Spatial layout data
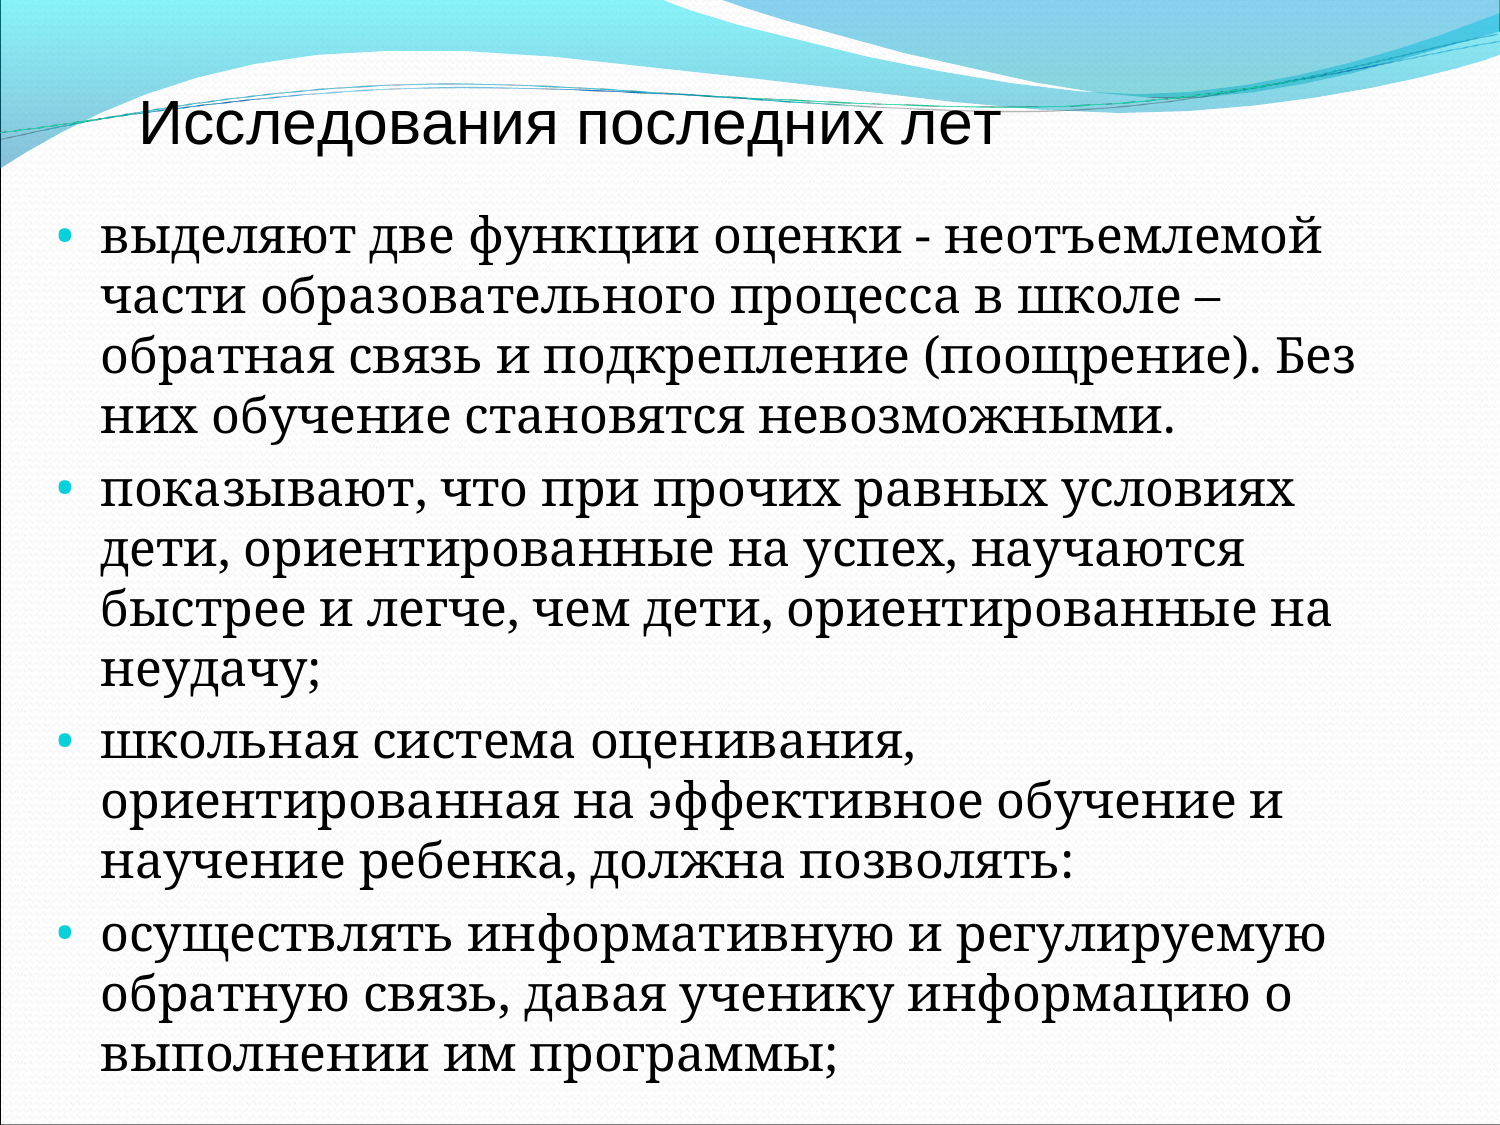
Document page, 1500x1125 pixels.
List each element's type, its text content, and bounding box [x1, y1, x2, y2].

text_box Исследования последних лет [123, 74, 1341, 165]
list выделяют две функции оценки - неотъемлемой части образовательного процесса в школе – обратная связь и подкрепление (поощрение). Без них обучение становятся невозможными. показывают, что при прочих равных условиях дети, ориентированные на успех, научаются быстрее и легче, чем дети, ориентированные на неудачу; школьная система оценивания, ориентированная на эффективное обучение и научение ребенка, должна позволять: осуществлять информативную и регулируемую обратную связь, давая ученику информацию о выполнении им программы; [41, 196, 1392, 1125]
picture [0, 0, 1500, 1125]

— What needs to be done —
Render the lines from the first one through the line containing "text_box Исследования последних", inclusive, as a numbered list. Skip blank lines and leave out the pictures.

— Result —
1. Document page, 1500x1125 pixels.
2. List each element's type, its text content, and bounding box [x1, y1, x2, y2].
3. text_box Исследования последних лет [123, 74, 1341, 165]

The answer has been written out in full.